Parents, experts, and activists believe that Fort Worth’s lack of public pools influences Tarrant County’s drowning rate, because children have fewer public options to learn to swim.
And pools in surrounding areas and comparable cities far outnumber those in Fort Worth. With a population of 900,000 people, Fort Worth can boast only 2 public pools.
Austin, meanwhile has 32 public city pools for its same population of 900,000. Nearby Dallas has 16 pools for its 1.3 million people. Arlington has 5 public pools for 400,000 people.
“The city of Fort Worth is probably not on par with other similar sized cities in providing aquatics facilities,” said Scott Penn, district superintendent with the Park and Recreation Department.
In 2010, the city had seven public city pools, which were all in need of restoration and repair. By 2014, because the city was not willing to put money into restoring the pools, six of those pools were demolished.
The city Park and Recreation Department said the pools were beyond restoration and that repairs would cost more than replacing the pools.
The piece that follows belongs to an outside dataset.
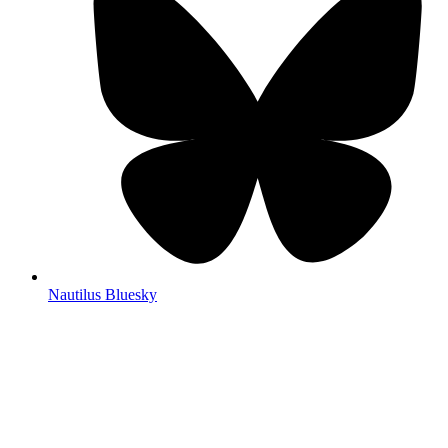
Nautilus Bluesky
Only Forest Park Pool, just south of the zoo, survived the demolitions.But the city had plans to build new pools.
In 2012, the city’s Aquatic Master Plan listed a timeline of five to 10 years to build five new pools. But only one has been built: Marine Park Pool, north of downtown, which is notably smaller than the pool it replaced.
The city has had similar thoughts in mind for the remaining Forest Park Pool, with plans to replace it with a smaller pool. Last year, however, residents protested the planned replacement, and the city agreed to allocate an additional $3 million for the pool’s restoration.
It has been 12 years since Fort Worth has met the Park and Recreation Department’s benchmark of having seven pools. And Penn says that access to swimming pools and swimming instruction are key in drowning prevention.
For the department, aquatics are at the highest priority.
There is some hope on the horizon. As part of the “Stop Six Choice Neighborhood Initiative” that will likely be funded through this year’s bond election, the city plans to add a pool to the historic Stop Six Neighborhood, a mostly African-American neighborhood in southeast Fort Worth.
This is an important development because drowning prevention experts frequently note that the fatal drowning rates for African-American children far exceed that of whites. In swimming pools, African-American children ages 5-19 die at rates 5.5 times higher than that of whites. And the disparity is most stark among kids ages 11-12. In that age group, African Americans are 10 times more likely to drown than their white counterparts.
Michael Moore, president of the Historic Stop Six Neighborhood Association, recognizes this, and said that in his community, African-American kids don’t have a pool within 10 miles of them.
“A lot of Black kids are terrified when it comes to the water because they haven’t had the exposure,” Moore said.
So Moore is hopeful for the new neighborhood pool.
“That’s going to be exciting. It’s going to bring life into the community,” he said.